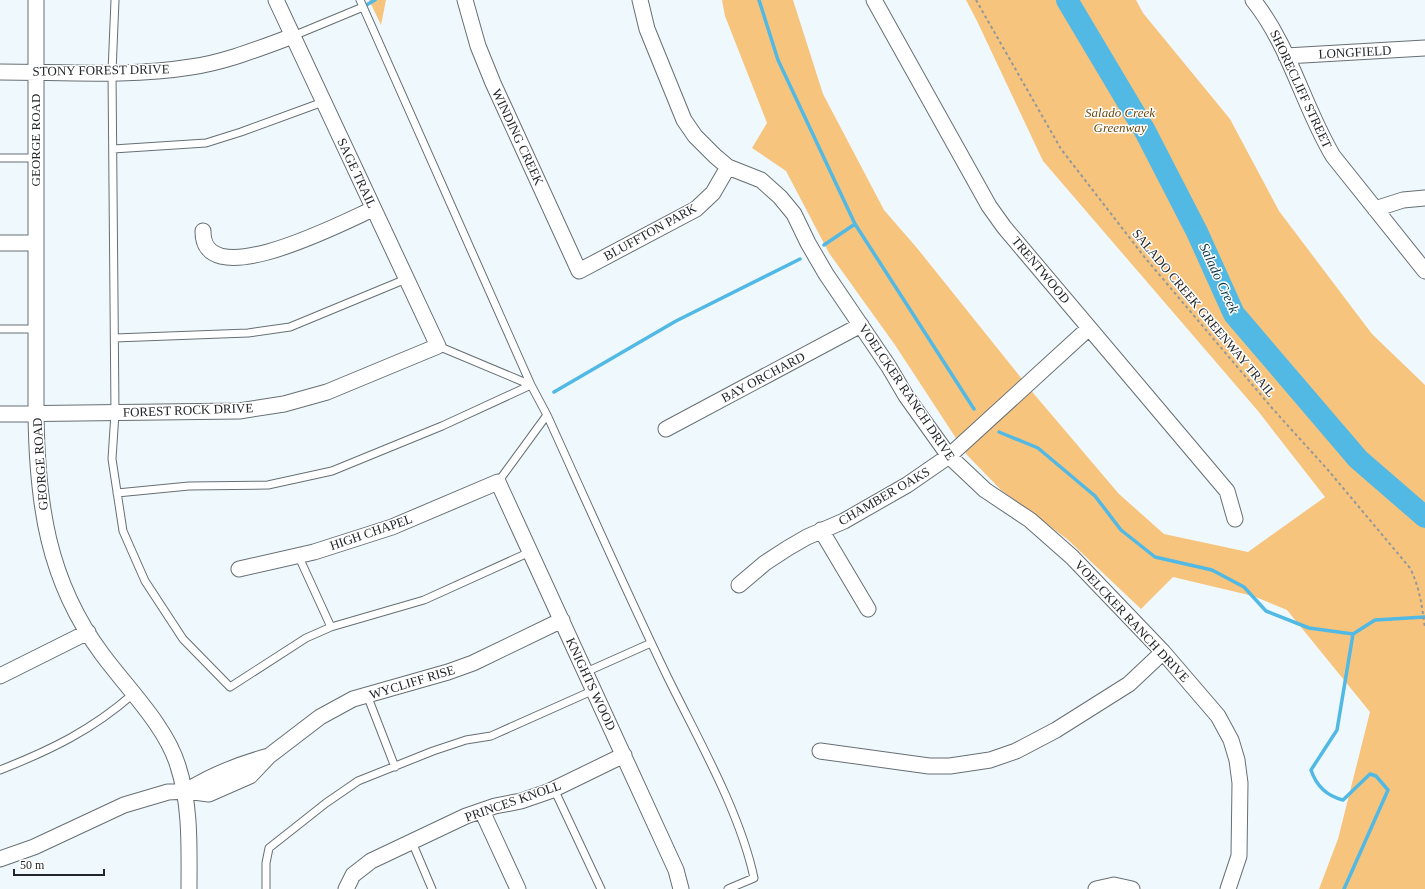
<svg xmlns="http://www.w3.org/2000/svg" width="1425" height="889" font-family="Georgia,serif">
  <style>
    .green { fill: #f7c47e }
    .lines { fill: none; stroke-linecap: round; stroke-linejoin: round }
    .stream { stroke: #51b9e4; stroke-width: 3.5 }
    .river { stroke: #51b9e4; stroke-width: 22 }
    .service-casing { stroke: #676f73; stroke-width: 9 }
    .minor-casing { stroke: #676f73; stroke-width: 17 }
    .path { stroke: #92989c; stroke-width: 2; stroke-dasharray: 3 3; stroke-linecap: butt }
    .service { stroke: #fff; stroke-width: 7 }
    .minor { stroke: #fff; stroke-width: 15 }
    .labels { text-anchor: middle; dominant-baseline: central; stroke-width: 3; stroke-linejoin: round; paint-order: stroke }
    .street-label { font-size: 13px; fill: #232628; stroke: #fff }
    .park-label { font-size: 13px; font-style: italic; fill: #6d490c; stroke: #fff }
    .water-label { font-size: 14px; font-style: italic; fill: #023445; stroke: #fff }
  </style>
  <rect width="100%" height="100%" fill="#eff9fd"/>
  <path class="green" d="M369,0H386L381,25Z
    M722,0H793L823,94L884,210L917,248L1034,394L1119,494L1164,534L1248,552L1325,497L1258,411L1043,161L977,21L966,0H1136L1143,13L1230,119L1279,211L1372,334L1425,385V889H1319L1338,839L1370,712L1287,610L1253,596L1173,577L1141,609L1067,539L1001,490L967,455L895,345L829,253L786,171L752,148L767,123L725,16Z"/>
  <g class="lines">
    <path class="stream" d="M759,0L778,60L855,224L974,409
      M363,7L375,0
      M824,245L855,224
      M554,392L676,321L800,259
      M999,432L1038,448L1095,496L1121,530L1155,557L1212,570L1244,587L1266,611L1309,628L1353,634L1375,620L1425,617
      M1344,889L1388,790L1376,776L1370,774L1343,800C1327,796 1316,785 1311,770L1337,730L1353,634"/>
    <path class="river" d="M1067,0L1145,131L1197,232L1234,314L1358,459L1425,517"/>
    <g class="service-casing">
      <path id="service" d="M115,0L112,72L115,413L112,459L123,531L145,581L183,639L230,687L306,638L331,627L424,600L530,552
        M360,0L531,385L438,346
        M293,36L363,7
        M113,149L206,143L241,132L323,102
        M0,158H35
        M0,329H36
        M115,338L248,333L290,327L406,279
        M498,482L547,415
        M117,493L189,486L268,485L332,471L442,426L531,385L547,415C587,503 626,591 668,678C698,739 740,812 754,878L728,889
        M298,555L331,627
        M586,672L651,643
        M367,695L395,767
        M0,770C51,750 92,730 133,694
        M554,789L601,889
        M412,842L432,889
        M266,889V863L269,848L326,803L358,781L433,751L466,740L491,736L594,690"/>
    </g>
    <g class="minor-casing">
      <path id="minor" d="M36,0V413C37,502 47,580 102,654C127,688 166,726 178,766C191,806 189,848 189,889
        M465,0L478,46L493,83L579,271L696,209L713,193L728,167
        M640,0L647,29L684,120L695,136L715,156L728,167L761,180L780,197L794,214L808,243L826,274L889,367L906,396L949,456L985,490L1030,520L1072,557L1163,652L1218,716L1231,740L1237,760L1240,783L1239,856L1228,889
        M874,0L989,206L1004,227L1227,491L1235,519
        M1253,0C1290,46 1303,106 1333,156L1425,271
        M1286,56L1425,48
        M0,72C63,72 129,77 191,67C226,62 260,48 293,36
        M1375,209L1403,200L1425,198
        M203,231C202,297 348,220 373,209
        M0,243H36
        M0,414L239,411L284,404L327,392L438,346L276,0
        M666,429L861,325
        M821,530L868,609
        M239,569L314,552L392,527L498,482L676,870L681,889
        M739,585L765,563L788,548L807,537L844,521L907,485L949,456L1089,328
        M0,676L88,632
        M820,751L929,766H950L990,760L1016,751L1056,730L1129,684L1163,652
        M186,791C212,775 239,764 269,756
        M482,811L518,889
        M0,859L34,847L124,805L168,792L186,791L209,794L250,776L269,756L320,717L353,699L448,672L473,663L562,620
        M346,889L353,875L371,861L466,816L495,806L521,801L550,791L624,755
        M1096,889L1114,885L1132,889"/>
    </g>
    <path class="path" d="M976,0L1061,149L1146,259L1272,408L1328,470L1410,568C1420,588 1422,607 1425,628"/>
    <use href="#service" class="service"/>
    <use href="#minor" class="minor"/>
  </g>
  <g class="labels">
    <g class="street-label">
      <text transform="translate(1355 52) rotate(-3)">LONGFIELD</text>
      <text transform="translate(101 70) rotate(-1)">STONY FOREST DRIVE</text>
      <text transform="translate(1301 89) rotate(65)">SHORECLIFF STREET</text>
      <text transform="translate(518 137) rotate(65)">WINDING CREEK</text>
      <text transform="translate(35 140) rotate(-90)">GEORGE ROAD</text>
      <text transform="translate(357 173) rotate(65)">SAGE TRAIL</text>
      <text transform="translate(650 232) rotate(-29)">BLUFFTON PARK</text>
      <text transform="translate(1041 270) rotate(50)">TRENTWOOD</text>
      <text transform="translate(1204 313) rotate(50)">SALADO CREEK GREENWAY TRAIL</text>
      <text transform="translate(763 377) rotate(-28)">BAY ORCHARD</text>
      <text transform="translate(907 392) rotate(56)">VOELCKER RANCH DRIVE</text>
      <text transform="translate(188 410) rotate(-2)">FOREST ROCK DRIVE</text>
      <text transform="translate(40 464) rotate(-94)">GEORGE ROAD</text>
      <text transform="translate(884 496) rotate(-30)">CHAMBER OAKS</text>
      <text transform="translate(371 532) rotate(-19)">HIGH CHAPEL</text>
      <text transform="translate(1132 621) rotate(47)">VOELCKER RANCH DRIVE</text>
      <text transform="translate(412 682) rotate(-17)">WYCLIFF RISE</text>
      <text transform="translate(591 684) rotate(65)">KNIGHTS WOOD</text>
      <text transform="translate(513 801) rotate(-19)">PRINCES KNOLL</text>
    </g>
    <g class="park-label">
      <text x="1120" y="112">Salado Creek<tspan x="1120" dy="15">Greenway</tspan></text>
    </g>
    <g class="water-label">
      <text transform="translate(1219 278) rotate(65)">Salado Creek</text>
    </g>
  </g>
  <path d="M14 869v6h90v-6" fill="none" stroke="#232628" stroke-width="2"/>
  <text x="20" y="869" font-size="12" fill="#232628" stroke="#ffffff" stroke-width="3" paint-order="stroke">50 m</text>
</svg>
--
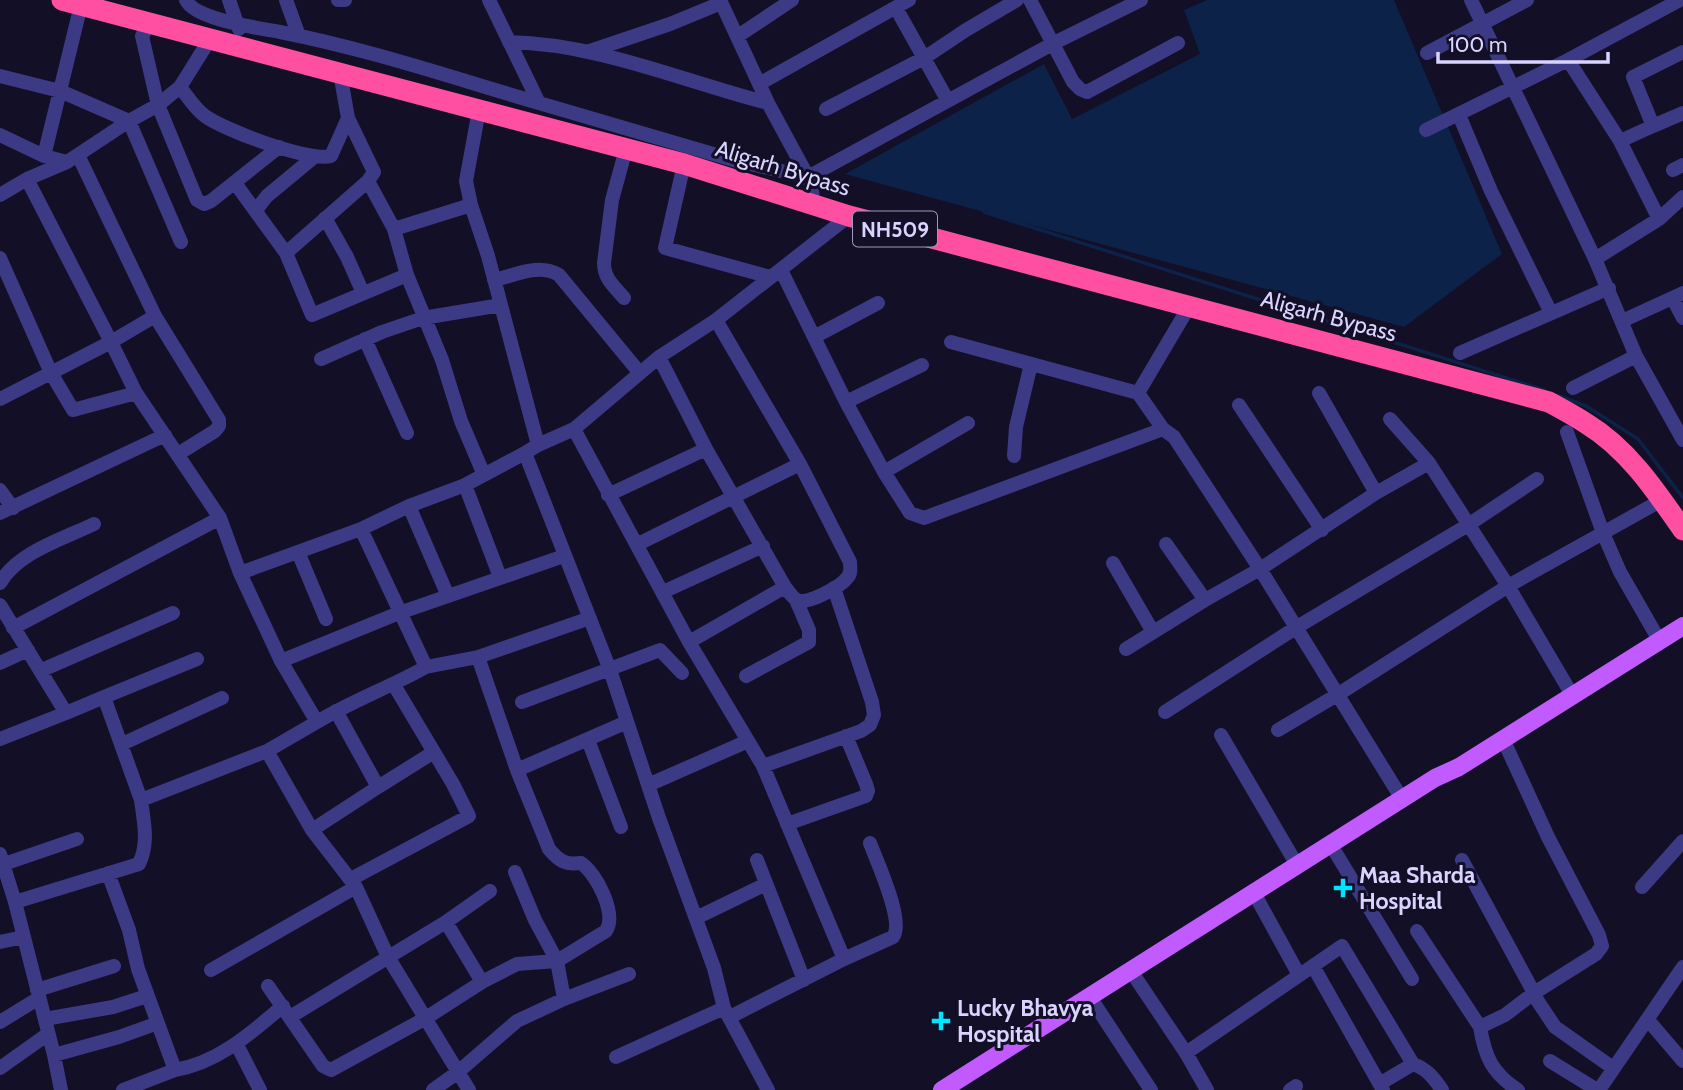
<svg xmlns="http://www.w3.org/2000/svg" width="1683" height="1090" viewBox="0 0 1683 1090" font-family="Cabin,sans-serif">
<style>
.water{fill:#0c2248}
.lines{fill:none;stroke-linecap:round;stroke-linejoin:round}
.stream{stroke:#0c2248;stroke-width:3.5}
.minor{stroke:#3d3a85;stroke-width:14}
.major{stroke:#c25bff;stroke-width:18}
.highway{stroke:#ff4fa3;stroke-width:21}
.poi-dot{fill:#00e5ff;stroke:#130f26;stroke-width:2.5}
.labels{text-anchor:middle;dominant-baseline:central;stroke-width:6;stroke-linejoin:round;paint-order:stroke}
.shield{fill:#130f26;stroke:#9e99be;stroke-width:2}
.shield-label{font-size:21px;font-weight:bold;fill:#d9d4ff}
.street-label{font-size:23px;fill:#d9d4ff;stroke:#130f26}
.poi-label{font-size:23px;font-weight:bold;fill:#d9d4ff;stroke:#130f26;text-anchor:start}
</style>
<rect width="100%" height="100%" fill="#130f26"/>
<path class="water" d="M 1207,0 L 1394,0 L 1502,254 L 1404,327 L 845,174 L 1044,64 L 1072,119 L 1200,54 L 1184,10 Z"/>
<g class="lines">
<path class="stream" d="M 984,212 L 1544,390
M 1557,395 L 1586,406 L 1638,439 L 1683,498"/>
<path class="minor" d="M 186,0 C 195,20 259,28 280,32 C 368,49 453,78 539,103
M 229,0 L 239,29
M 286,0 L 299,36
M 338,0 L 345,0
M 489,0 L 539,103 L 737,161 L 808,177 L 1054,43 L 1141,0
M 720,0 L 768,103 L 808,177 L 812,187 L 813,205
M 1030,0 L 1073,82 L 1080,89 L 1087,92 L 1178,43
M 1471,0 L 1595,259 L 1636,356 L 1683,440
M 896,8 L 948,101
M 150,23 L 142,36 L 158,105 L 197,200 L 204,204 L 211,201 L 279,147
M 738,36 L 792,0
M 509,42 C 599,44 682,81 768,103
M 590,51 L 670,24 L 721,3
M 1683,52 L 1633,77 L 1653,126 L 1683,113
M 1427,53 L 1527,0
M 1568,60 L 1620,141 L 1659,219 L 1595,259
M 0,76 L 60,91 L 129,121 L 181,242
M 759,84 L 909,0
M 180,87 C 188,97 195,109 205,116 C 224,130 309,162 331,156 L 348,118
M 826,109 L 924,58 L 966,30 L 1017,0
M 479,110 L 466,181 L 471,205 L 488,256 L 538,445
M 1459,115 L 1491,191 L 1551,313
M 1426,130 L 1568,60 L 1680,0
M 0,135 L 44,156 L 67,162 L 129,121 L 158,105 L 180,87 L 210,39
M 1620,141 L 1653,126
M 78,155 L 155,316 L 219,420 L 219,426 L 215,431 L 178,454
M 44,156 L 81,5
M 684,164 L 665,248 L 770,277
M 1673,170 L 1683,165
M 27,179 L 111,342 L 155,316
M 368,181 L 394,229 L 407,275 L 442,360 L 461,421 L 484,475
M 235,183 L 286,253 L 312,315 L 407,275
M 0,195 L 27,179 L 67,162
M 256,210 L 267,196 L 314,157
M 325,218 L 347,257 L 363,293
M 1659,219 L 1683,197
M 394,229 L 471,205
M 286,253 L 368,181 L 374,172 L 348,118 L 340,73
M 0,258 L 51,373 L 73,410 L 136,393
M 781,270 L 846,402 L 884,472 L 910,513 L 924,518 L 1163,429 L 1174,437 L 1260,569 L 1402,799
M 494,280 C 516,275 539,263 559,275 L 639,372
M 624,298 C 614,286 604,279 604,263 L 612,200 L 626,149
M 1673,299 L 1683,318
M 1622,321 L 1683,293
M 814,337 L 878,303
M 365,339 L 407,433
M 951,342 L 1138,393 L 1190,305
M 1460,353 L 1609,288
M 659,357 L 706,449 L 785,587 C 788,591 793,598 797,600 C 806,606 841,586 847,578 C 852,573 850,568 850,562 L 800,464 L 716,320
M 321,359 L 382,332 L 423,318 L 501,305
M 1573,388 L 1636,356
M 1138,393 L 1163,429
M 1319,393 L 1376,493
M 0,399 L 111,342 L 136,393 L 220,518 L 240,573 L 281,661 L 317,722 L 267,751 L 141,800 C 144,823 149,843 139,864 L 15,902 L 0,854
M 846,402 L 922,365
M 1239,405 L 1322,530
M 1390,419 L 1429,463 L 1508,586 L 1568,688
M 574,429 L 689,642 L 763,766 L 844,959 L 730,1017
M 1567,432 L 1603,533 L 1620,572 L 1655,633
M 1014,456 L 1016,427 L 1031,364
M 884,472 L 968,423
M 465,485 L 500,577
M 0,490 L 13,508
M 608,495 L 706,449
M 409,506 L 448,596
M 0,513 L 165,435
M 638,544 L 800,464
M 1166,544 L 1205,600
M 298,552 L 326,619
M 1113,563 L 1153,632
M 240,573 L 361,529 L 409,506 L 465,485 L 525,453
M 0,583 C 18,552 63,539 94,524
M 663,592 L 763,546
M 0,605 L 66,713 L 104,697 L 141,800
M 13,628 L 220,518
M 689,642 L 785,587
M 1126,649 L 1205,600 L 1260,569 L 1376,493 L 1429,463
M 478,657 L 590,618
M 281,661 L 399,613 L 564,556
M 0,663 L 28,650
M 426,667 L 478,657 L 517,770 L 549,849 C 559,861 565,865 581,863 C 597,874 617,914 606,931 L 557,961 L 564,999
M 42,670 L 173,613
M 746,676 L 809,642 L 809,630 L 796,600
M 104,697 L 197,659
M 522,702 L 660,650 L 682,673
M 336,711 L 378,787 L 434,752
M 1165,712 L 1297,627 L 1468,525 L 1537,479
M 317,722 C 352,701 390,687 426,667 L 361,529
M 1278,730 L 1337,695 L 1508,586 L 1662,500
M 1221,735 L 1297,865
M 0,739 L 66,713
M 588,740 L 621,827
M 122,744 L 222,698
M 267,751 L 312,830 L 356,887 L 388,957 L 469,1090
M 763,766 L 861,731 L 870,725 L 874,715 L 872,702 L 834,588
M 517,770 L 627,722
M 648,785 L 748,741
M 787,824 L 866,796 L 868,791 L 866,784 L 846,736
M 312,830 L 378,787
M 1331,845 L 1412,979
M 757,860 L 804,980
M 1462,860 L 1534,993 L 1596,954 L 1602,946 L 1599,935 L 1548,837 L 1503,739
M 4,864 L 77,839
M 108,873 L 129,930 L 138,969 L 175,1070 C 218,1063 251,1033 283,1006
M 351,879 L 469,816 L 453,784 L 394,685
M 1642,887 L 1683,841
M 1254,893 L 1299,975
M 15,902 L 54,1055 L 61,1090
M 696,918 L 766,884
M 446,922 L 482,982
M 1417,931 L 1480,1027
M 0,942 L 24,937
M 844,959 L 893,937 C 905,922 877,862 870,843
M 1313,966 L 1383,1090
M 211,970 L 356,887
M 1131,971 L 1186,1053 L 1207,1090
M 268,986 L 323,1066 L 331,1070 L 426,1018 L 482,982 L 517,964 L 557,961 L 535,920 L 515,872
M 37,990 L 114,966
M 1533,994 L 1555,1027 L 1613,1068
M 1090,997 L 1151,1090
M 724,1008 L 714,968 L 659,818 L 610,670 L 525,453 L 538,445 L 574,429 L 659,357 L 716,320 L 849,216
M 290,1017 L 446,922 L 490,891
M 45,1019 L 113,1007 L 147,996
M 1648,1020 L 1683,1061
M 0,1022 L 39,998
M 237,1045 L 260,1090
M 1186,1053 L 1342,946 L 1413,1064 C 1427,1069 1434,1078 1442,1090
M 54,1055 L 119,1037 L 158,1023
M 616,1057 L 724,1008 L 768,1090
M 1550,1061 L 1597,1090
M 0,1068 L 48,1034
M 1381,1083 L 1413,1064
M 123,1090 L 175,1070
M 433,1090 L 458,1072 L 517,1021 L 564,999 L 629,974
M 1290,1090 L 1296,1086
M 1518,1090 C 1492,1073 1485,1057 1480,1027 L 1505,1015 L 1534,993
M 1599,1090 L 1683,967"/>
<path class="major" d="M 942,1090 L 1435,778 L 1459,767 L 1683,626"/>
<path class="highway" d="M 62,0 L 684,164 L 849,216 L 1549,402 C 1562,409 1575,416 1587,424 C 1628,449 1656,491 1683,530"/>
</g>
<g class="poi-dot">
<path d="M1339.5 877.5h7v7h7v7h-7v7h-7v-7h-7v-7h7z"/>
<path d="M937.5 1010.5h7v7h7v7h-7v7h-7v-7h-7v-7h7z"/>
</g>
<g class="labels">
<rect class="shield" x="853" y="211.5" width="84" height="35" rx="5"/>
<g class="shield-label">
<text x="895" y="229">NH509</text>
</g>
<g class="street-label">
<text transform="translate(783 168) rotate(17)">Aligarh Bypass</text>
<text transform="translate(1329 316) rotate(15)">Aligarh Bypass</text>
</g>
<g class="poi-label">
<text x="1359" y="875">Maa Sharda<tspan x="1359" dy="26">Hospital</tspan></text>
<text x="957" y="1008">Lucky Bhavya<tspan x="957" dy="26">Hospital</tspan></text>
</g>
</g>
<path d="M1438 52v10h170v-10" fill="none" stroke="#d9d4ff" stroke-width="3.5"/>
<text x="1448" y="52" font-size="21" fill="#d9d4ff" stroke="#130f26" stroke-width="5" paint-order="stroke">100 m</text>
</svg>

Task prompt
How many lines of the material hold the string "serif"? Answer with the number only.

Expected answer
2